A shrine with its own original culture
Sumiyoshi-taisha is the main shrine for the nation’s 2300 Sumiyoshi shrines, boasting a history of 1800 years. The honden main hall is separated into four structures with the 1st, 2nd, and 3rd main shrines built in a row, and the 4th built across from the 3rd, a highly unusual configuration. Called the sumiyoshi-zukuri style, the shrine’s buildings have been declared a National Treasure, and the special form is the oldest of its type in the history of shrine architecture. The Kakutorii stone gate has the feature of being a Sumiyoshi Torii with its square pillars. The Taiko-bashi Bridge has a grand arch and its purpose is to cleanse people of their sins before they approach the gods. It is reminiscent of a rainbow as a bridge connecting the lands of Man and Gods. The Important Cultural Property of Ishibutai (stone stage) is one of the three great stages of Japan, and every May, there is a performance of court dance and music held there. There is the Onda rice paddy which measures 2000 square meters where actual rice is cultivated without any pesticides in the hopes for a huge harvest. Aside from the honden on the grounds, there are many auxiliary and subordinate shrines that are related to Sumiyoshi-taisha.
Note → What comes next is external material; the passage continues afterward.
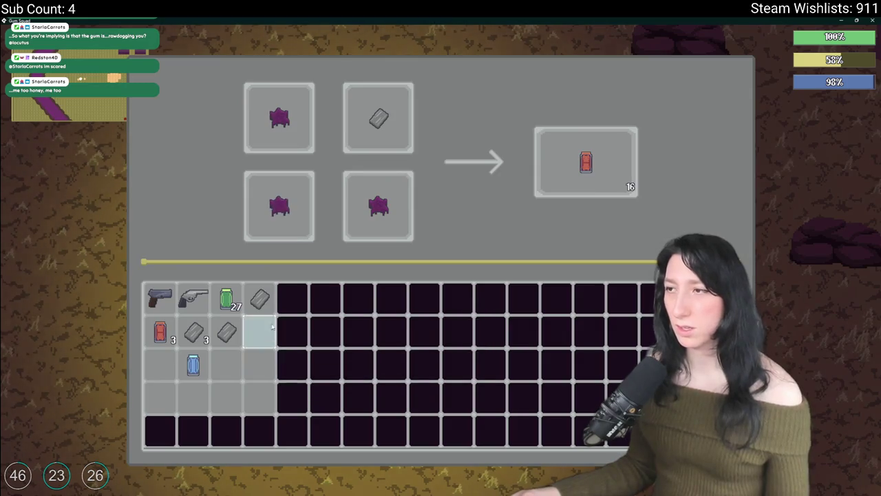
pyautogui.click(406, 180)
pyautogui.click(279, 206)
pyautogui.click(278, 119)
The power spot of Sumiyoshi-taisha
The Goshogozen is a sacred area in the shrine. When Empress Jingu had searched for land to worship the great gods of Sumiyoshi, it is said that three white egrets landed in a cedar tree and it is this place where she worshipped them. There are small stones in the stone wall there which have the kanji characters for “five”, “big” and “power” written individually on them, and when they are collected and protected, the person will be endowed with strength, knowledge, wealth, fortune and long life and will have any prayers answered. At the conferment place in the honden, exclusive cases are sold
The Hattatsu Mairi
The Hattatsu Mairi, known as an original belief, is performed for prosperity in business and safety for the family. On the first Day of the Dragon every month, there is a customary pilgrimage to each of four subordinate shrines, and at the end of every 4 years, if the pilgrimage has been performed 48 times, prayers will be answered. At one subordinate shrine, Nankun-sha, the ornaments of shofuku neko (good luck cats) are popular as they raise their right paws on even-numbered months for wealth and their left paws on odd-numbered months to invite customers.